Conducted by BrightEdge, research has suggested that 31% of those surveyed believe that voice search and queries are the next big thing; however, 62% believe that they have no plan in regards to how they will optimise searches that are conversational when used through this technology. If those working in SEO are to stay ahead of the trend, then a long-term plan regarding how to respond to voice-lead search should be implemented now, rather than later.
Understanding the intent of a user’s search, and leveraging intent signals are crucial to understanding and optimising accordingly for this type of search, because these searches are conversationally driven by their very nature when consumers use their voice.
Current data on this issue would also suggest the importance of context and intent; as Google reports, 70% of those using Google Assistant speak to their device as though they were another person, by using natural language.
This is unlike the way users would utilise their text box in a search engine, as manual text searches are more specific and more considered in the way that keywords are placed semantically within the search engine.

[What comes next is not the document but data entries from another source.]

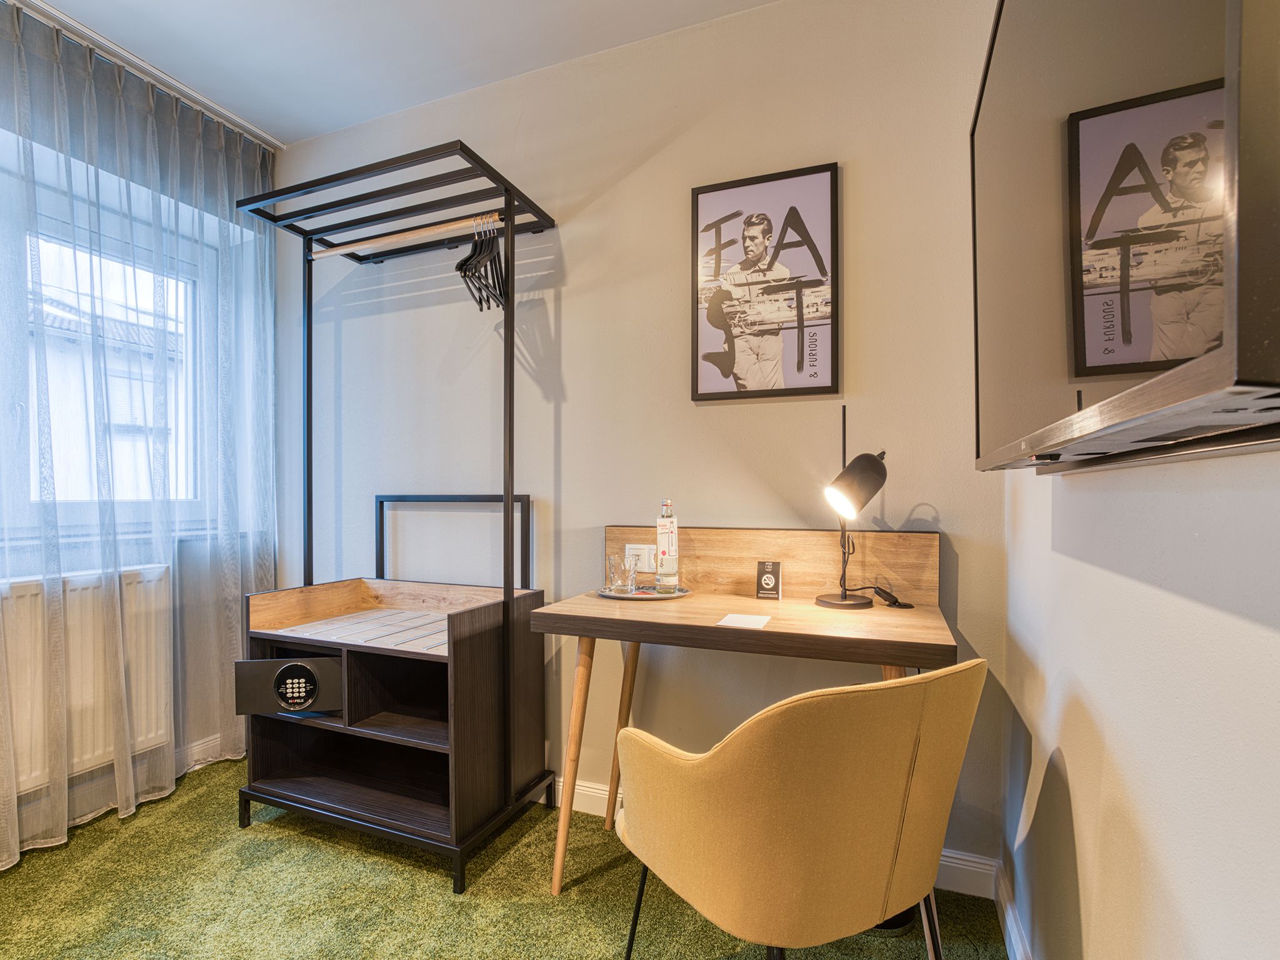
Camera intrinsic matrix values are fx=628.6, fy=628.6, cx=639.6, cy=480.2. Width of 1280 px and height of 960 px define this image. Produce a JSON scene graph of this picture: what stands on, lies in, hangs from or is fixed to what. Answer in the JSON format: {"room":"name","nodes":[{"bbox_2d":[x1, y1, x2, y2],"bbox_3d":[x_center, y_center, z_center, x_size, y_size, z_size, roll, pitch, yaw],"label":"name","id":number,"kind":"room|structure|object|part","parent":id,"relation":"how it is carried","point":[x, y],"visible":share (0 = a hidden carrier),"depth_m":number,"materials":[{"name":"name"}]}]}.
{"room":"bedroom","nodes":[
{"label":"bedroom","id":0,"kind":"room"},
{"bbox_2d":[0,1,277,856],"bbox_3d":[-2.344,-0.173,1.381,0.252,2.651,3.395,0,0,22],"label":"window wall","id":1,"kind":"structure","parent":0,"point":[179,560],"depth_m":2.47,"materials":[{"name":"paint"}]},
{"bbox_2d":[0,562,173,798],"bbox_3d":[-1.983,0.625,1.848,0.114,0.609,1.025,0,0,22],"label":"radiator","id":2,"kind":"object","parent":1,"relation":"attached to","point":[22,600],"visible":0.82,"depth_m":2.06,"materials":[{"name":"white metal"}]},
{"bbox_2d":[10,180,209,536],"bbox_3d":[-2.123,-0.368,2.015,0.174,1.231,1.347,0,0,22],"label":"window","id":3,"kind":"structure","parent":1,"relation":"in","point":[35,507],"depth_m":2.35,"materials":[{"name":"glass"}]},
{"bbox_2d":[178,733,228,771],"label":"baseboard","id":4,"kind":"structure","parent":1,"relation":"attached to","point":[202,749],"depth_m":2.52,"materials":[{"name":"white paint"}]},
{"bbox_2d":[19,0,776,146],"bbox_3d":[-0.879,-1.526,0.579,3.802,0.109,3.703,0,0,22],"label":"ceiling","id":5,"kind":"structure","parent":0,"point":[205,6],"depth_m":2.11,"materials":[{"name":"white paint"}]},
{"bbox_2d":[6,0,286,151],"bbox_3d":[-1.935,-1.460,1.810,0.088,0.041,1.865,0,0,22],"label":"curtain rail","id":6,"kind":"object","parent":5,"relation":"attached to","point":[157,74],"visible":0.96,"depth_m":2.22,"materials":[{"name":"metal"}]},
{"bbox_2d":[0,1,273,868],"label":"sheer curtain","id":7,"kind":"object","parent":6,"relation":"hanging from","point":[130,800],"visible":0.94,"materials":[{"name":"fabric"}]},
{"bbox_2d":[0,756,1006,959],"bbox_3d":[-0.951,1.174,0.610,3.350,0.094,3.878,0,0,22],"label":"carpet floor","id":8,"kind":"structure","parent":0,"point":[43,864],"depth_m":1.70,"materials":[{"name":"green carpet"}]},
{"bbox_2d":[231,137,560,898],"bbox_3d":[-0.801,0.107,2.118,0.920,2.044,0.609,0,0,22],"label":"clothes rack","id":9,"kind":"object","parent":8,"relation":"on","point":[510,499],"visible":0.98,"depth_m":2.04,"materials":[{"name":"black metal"}]},
{"bbox_2d":[229,655,343,716],"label":"safe","id":10,"kind":"object","parent":9,"relation":"in","point":[303,679],"visible":0.98,"depth_m":1.96,"materials":[{"name":"black metal"}]},
{"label":"base frame","id":11,"kind":"part","parent":9,"relation":"part of","materials":[{"name":"black metal"}]},
{"bbox_2d":[310,211,502,259],"bbox_3d":[-0.793,-0.836,2.138,0.808,0.044,0.040,0,0,22],"label":"clothes rail","id":12,"kind":"object","parent":9,"relation":"attached to","point":[327,254],"visible":0.92,"depth_m":2.13,"materials":[{"name":"beige wood"}]},
{"bbox_2d":[455,220,506,312],"bbox_3d":[-0.507,-0.706,2.028,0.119,0.234,0.344,0,0,-13],"label":"clothes hangers","id":13,"kind":"object","parent":12,"relation":"hanging from","point":[494,286],"visible":0.84,"depth_m":2.01,"materials":[{"name":"black plastic"}]},
{"bbox_3d":[-0.709,0.301,2.370,0.570,0.486,0.114,0,0,22],"label":"back frame","id":14,"kind":"part","parent":9,"relation":"part of","materials":[{"name":"black metal"}]},
{"bbox_2d":[530,526,959,896],"bbox_3d":[0.263,0.648,1.699,1.000,0.988,0.504,0,0,22],"label":"desk","id":15,"kind":"object","parent":8,"relation":"on","point":[714,600],"visible":0.83,"depth_m":1.69,"materials":[{"name":"brown wood"}]},
{"bbox_3d":[-0.182,0.796,1.781,0.086,0.654,0.097,0,0,22],"label":"leg","id":16,"kind":"part","parent":15,"relation":"part of","materials":[{"name":"brown wood"}]},
{"bbox_3d":[-0.055,0.801,2.016,0.093,0.639,0.094,0,0,22],"label":"leg","id":17,"kind":"part","parent":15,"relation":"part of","materials":[{"name":"brown wood"}]},
{"bbox_2d":[623,542,654,572],"bbox_3d":[-0.003,0.254,2.022,0.114,0.097,0.013,0,0,22],"label":"power socket","id":18,"kind":"object","parent":15,"relation":"attached to","point":[645,565],"visible":0.76,"depth_m":2.02,"materials":[{"name":"white plastic"}]},
{"bbox_2d":[597,584,691,600],"bbox_3d":[0.011,0.338,1.929,0.280,0.015,0.253,0,0,22],"label":"tray","id":19,"kind":"object","parent":15,"relation":"on","point":[610,595],"visible":0.69,"depth_m":1.86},
{"bbox_2d":[605,555,638,595],"bbox_3d":[-0.056,0.284,1.888,0.089,0.106,0.089,0,0,37],"label":"drinking glass","id":20,"kind":"object","parent":19,"relation":"on","point":[626,579],"visible":0.99,"depth_m":1.85,"materials":[{"name":"clear glass"}]},
{"bbox_2d":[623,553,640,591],"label":"drinking glass","id":21,"kind":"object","parent":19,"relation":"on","point":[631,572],"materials":[{"name":"clear glass"}]},
{"bbox_2d":[653,498,679,593],"bbox_3d":[0.080,0.199,1.894,0.071,0.283,0.071,0,0,8],"label":"glass bottle","id":22,"kind":"object","parent":19,"relation":"on","point":[660,539],"visible":0.99,"depth_m":1.87,"materials":[{"name":"clear glass"}]},
{"bbox_2d":[716,612,772,628],"bbox_3d":[0.258,0.345,1.543,0.103,0.003,0.125,0,0,22],"label":"paper card","id":23,"kind":"object","parent":15,"relation":"on","point":[732,619],"visible":0.99,"depth_m":1.53,"materials":[{"name":"white paper"}]},
{"bbox_2d":[755,560,781,599],"bbox_3d":[0.376,0.290,1.833,0.066,0.109,0.050,0,0,22],"label":"card","id":24,"kind":"object","parent":15,"relation":"on","point":[767,582],"visible":0.99,"depth_m":1.82,"materials":[{"name":"black"}]},
{"bbox_2d":[811,425,892,610],"bbox_3d":[0.577,0.106,1.701,0.224,0.476,0.192,0,0,-21],"label":"desk lamp","id":25,"kind":"object","parent":15,"relation":"on","point":[859,458],"visible":1,"depth_m":1.65,"materials":[{"name":"black metal"}]},
{"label":"lamp base","id":26,"kind":"part","parent":25,"relation":"part of","materials":[{"name":"black metal"}]},
{"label":"lamp shade","id":27,"kind":"part","parent":25,"relation":"part of","materials":[{"name":"black metal"}]},
{"bbox_2d":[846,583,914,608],"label":"power cable","id":28,"kind":"object","parent":15,"relation":"on","point":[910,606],"visible":0.95,"depth_m":1.72,"materials":[{"name":"black plastic"}]},
{"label":"leg","id":29,"kind":"part","parent":15,"relation":"part of","materials":[{"name":"brown wood"}]},
{"bbox_2d":[610,658,984,959],"bbox_3d":[0.292,0.710,1.227,0.600,0.811,0.587,0,0,-30],"label":"armchair","id":30,"kind":"object","parent":8,"relation":"on","point":[700,775],"visible":0.99,"depth_m":1.00,"materials":[{"name":"fabric"}]},
{"bbox_2d":[276,0,1007,874],"bbox_3d":[-0.371,-0.181,2.343,3.106,2.636,0.171,0,0,22],"label":"back wall","id":31,"kind":"structure","parent":0,"point":[629,179],"depth_m":2.09,"materials":[{"name":"paint"}]},
{"bbox_2d":[690,161,839,400],"bbox_3d":[0.379,-0.594,1.942,0.433,0.686,0.025,0,0,22],"label":"framed picture","id":32,"kind":"object","parent":31,"relation":"attached to","point":[799,369],"visible":0.99,"depth_m":1.93},
{"bbox_2d":[539,771,998,898],"bbox_3d":[-0.416,1.077,2.203,2.920,0.106,0.018,0,0,22],"label":"baseboard","id":33,"kind":"structure","parent":31,"relation":"attached to","point":[587,789],"depth_m":1.72,"materials":[{"name":"white paint"}]},
{"bbox_2d":[998,438,1279,959],"bbox_3d":[0.418,-0.181,0.100,0.200,2.607,3.682,0,0,22],"label":"right wall","id":34,"kind":"structure","parent":0,"point":[1111,743],"depth_m":0.73,"materials":[{"name":"white paint"}]},
{"bbox_2d":[993,862,1031,959],"bbox_3d":[0.355,1.072,0.215,0.018,0.101,3.249,0,0,22],"label":"baseboard","id":35,"kind":"structure","parent":34,"relation":"attached to","point":[1013,942],"depth_m":1.51,"materials":[{"name":"white paint"}]},
{"bbox_2d":[970,0,1279,473],"bbox_3d":[0.537,-0.390,0.746,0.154,0.733,1.047,0,0,22],"label":"television","id":36,"kind":"object","parent":34,"relation":"attached to","point":[1072,372],"visible":1,"depth_m":0.49,"materials":[{"name":"black glass"}]},
{"label":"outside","id":37,"kind":"structure","parent":0,"visible":0},
{"bbox_2d":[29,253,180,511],"label":"neighboring house","id":38,"kind":"structure","parent":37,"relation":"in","point":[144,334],"depth_m":6.43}
]}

The outcome of this will be that new meanings, and new search results will arise from the conversational way in which users of this new platform will begin to utilise voice-driven search. In this way, searches are becoming more focused around ‘who’, ‘what’, ‘where’, ‘when’, and ‘how’ types of queries, as well as searches that are driven more towards actions, which dynamically changes the way queries will be optimised in order to gain the most relevant search results for consumers.

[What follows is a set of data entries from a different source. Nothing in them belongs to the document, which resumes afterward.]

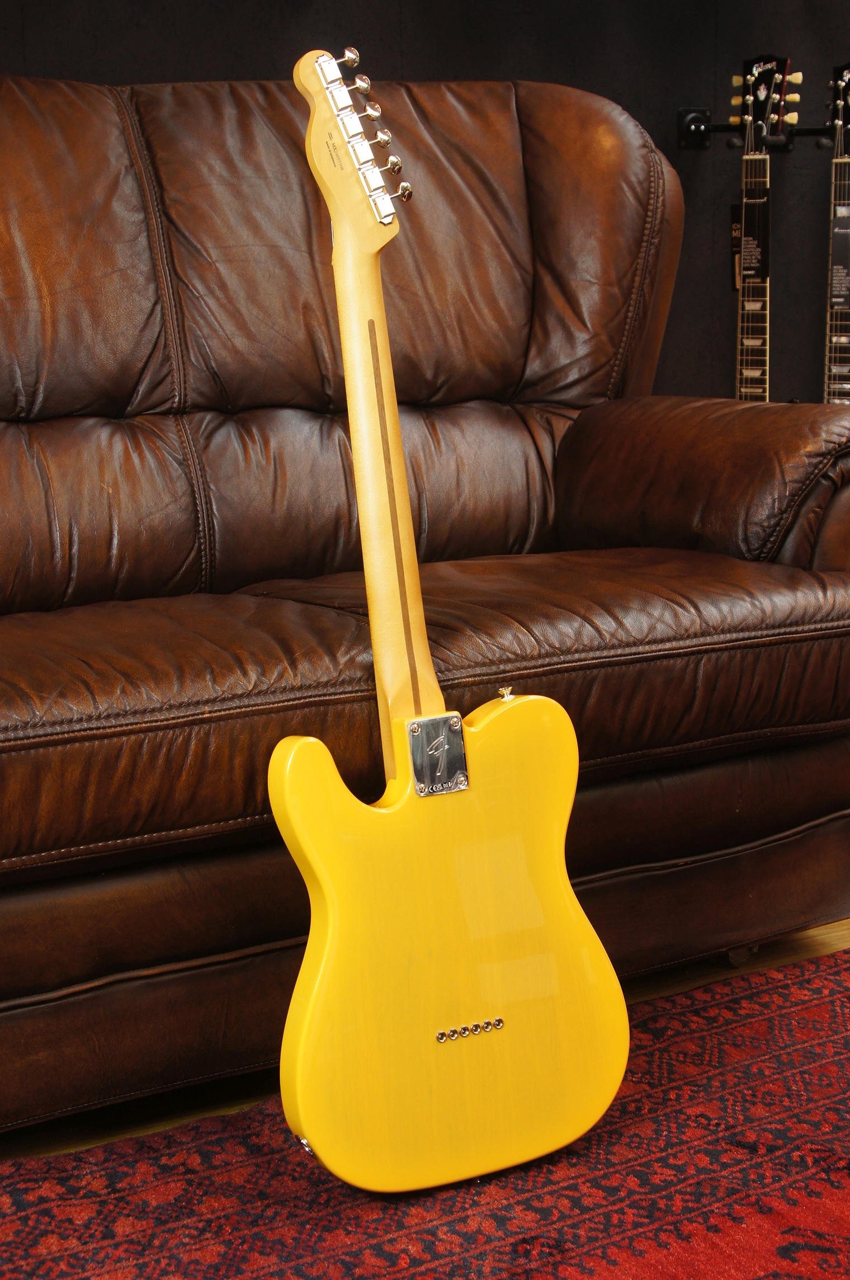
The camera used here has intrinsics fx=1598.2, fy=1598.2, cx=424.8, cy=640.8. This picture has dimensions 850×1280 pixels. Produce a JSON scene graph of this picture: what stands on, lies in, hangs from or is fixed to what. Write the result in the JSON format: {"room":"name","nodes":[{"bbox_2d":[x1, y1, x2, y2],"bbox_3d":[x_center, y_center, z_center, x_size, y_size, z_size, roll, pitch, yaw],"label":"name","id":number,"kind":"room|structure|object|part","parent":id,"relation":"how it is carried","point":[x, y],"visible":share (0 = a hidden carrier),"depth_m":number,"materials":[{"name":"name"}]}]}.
{"room":"living room","nodes":[
{"label":"living room","id":0,"kind":"room"},
{"bbox_2d":[0,0,849,412],"bbox_3d":[-0.045,-1.176,3.686,4.298,2.480,0.216,-7,12,-29],"label":"wall","id":1,"kind":"structure","parent":0,"point":[415,33],"depth_m":3.71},
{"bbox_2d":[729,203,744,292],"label":"tag","id":2,"kind":"object","parent":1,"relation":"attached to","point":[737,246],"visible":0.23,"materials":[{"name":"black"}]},
{"bbox_2d":[677,106,843,148],"bbox_3d":[1.027,-1.257,3.897,0.671,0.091,0.210,-7,12,-29],"label":"guitar hanger","id":3,"kind":"object","parent":1,"relation":"attached to","point":[806,131],"visible":0.65,"depth_m":3.88,"materials":[{"name":"black metal"}]},
{"bbox_2d":[731,51,803,401],"bbox_3d":[0.725,-0.721,3.660,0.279,1.190,0.289,-7,12,-29],"label":"electric guitar","id":4,"kind":"object","parent":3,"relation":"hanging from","point":[754,169],"visible":0.57,"depth_m":3.65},
{"bbox_2d":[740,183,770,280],"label":"tag","id":5,"kind":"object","parent":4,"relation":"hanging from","point":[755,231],"visible":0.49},
{"bbox_2d":[823,64,849,407],"bbox_3d":[0.999,-0.749,3.725,0.266,1.168,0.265,-7,12,-29],"label":"electric guitar","id":6,"kind":"object","parent":3,"relation":"hanging from","point":[841,299],"visible":0.67,"depth_m":3.73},
{"bbox_2d":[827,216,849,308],"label":"tag","id":7,"kind":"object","parent":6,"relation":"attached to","point":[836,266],"visible":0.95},
{"bbox_2d":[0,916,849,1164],"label":"floor","id":8,"kind":"structure","parent":0,"point":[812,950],"depth_m":1.67,"materials":[{"name":"brown wood"}]},
{"bbox_2d":[0,61,849,1147],"bbox_3d":[-0.440,-0.121,1.818,2.092,1.039,0.997,-7,12,-29],"label":"leather sofa","id":9,"kind":"object","parent":8,"relation":"on","point":[194,424],"visible":0.91,"depth_m":1.87,"materials":[{"name":"brown leather"}]},
{"bbox_3d":[0.425,-0.211,2.200,0.367,0.283,0.547,-7,12,-29],"label":"armrest","id":10,"kind":"part","parent":9,"relation":"part of","materials":[{"name":"brown leather"}]},
{"bbox_2d":[0,942,849,1279],"bbox_3d":[0.414,0.598,0.730,2.911,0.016,2.222,-7,12,-29],"label":"rug","id":11,"kind":"object","parent":8,"relation":"on","point":[403,1276],"visible":0.78,"depth_m":1.40,"materials":[{"name":"red carpet"}]},
{"bbox_2d":[265,41,628,1199],"bbox_3d":[-0.017,-0.019,1.412,0.349,0.985,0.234,-7,12,-29],"label":"electric guitar","id":12,"kind":"object","parent":11,"relation":"on","point":[551,845],"visible":0.98,"depth_m":1.39,"materials":[{"name":"wood"}]},
{"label":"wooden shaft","id":13,"kind":"part","parent":12,"relation":"part of","materials":[{"name":"brown wood"}]}
]}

Although those working in SEO can’t truly understand the impact of voice-search just yet, there are four key considerations that can be utilised to help master how this type of search will change the way users interact with search engines.
Keep in mind that voice-driven queries differ from traditional forms of search based queries. The former is more conversational than the latter, so it’s important to think of searcher intent dependent upon the type of question-based queries users will inevitably ask. Based on the anticipated context of the search, it’s important to deliver more accurate results as a result of this fact.
When it comes to targeting keywords within a search query, long-tail phrases that include ‘who’, ‘what’, ‘where’, ‘when’, and ‘how’ are important due to their conversational nature. What this means, is that long-tail phrases should include these types of phrases, so that they match to content that answer these types of questions; onsite content then, should be tailored around these longer-tail keyword phrases (organic and paid) to maximise the impact of a user’s search.
Content, although not always, should be written in a more conversational tone, which helps to capture natural-language processing when a user utilises voice-search. When consumers use their phone to search, structured data markup onsite should appeal to long-tail topics as part of a variety of content, which help to answer user’s questions when using voice-search.
The overlap is clear between voice-driven searches and mobile devices. Therefore, content should always be optimised for mobile devices, and it should also be optimised for speed; with a mobile-friendly layout, this means content will be valuable for consumers using voice-search on a mobile device. The key to remember, is that if content is optimised for mobile, it is on its way to being optimised for voice.